Risk Factors for Heart Disease
While certain heart disease risk factors cannot be controlled (such as a family history of early heart disease), there are several that you can control. Examples of risk factors you can do something about include smoking, having high blood pressure, being overweight, and having high cholesterol. Furthermore, the more risk factors you have, the greater your chances of developing heart disease.
About 13 million people in the United States have coronary heart disease (also known as coronary artery disease, or just CAD). It is the number one killer of women as well as men. Each year, more than a half-million Americans die from coronary heart disease.
There are factors that make it more likely that you will develop coronary heart disease. These are called risk factors for heart disease. Risk factors that you cannot control include:
- Age and gender. As you get older, your risk for coronary heart disease increases. In men, risk increases beginning at age 45. In women, risk increases at 55 years of age.

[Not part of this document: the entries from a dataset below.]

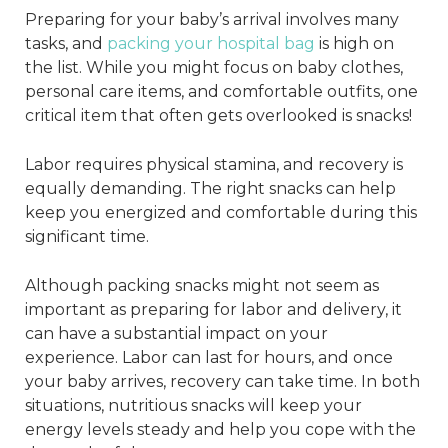
Preparing for your baby’s arrival involves many
tasks, and
packing your hospital bag
is high on
the list. While you might focus on baby clothes,
personal care items, and comfortable outfits, one
critical item that often gets overlooked is snacks!
Labor requires physical stamina, and recovery is
equally demanding. The right snacks can help
keep you energized and comfortable during this
significant time.
Although packing snacks might not seem as
important as preparing for labor and delivery, it
can have a substantial impact on your
experience. Labor can last for hours, and once
your baby arrives, recovery can take time. In both
situations, nutritious snacks will keep your
energy levels steady and help you cope with the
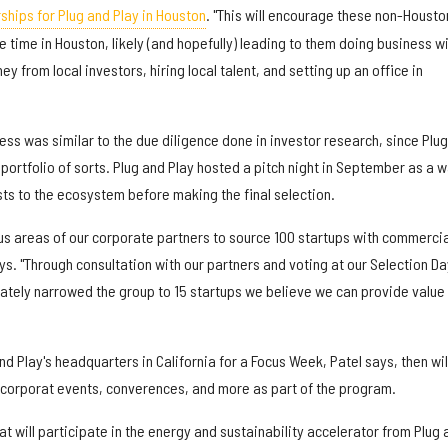
ships for Plug and Play in Houston
. "This will encourage these non-Housto
time in Houston, likely (and hopefully) leading to them doing business w
y from local investors, hiring local talent, and setting up an office in
ess was similar to the due diligence done in investor research, since Plu
a portfolio of sorts. Plug and Play hosted a pitch night in September as a 
ists to the ecosystem before making the final selection.
s areas of our corporate partners to source 100 startups with commercia
ays. "Through consultation with our partners and voting at our Selection Da
ately narrowed the group to 15 startups we believe we can provide value 
nd Play's headquarters in California for a Focus Week, Patel says, then wil
s corporat events, converences, and more as part of the program.
t will participate in the energy and sustainability accelerator from Plug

- Family history of early heart disease. This includes heart disease diagnosed before age 55 in your father or brother or heart disease diagnosed before age 65 in your mother or sister.
Risk factors that you can do something about include:
- High cholesterol levels, also known as hypercholesterolemia (see Cholesterol and Heart Disease)
- High blood pressure, also known as hypertension (see Effects of High Blood Pressure)
- Cigarette smoking (see Smoking and Heart Disease)
- Diabetes (see Diabetes and Heart Disease)
- Being overweight or obese (see BMI Calculator to find your ideal weight or click Obesity and Heart Disease)
- Lack of physical activity (see Heart Disease and Exercise).
The more risk factors you have, the greater your chances for developing coronary heart disease.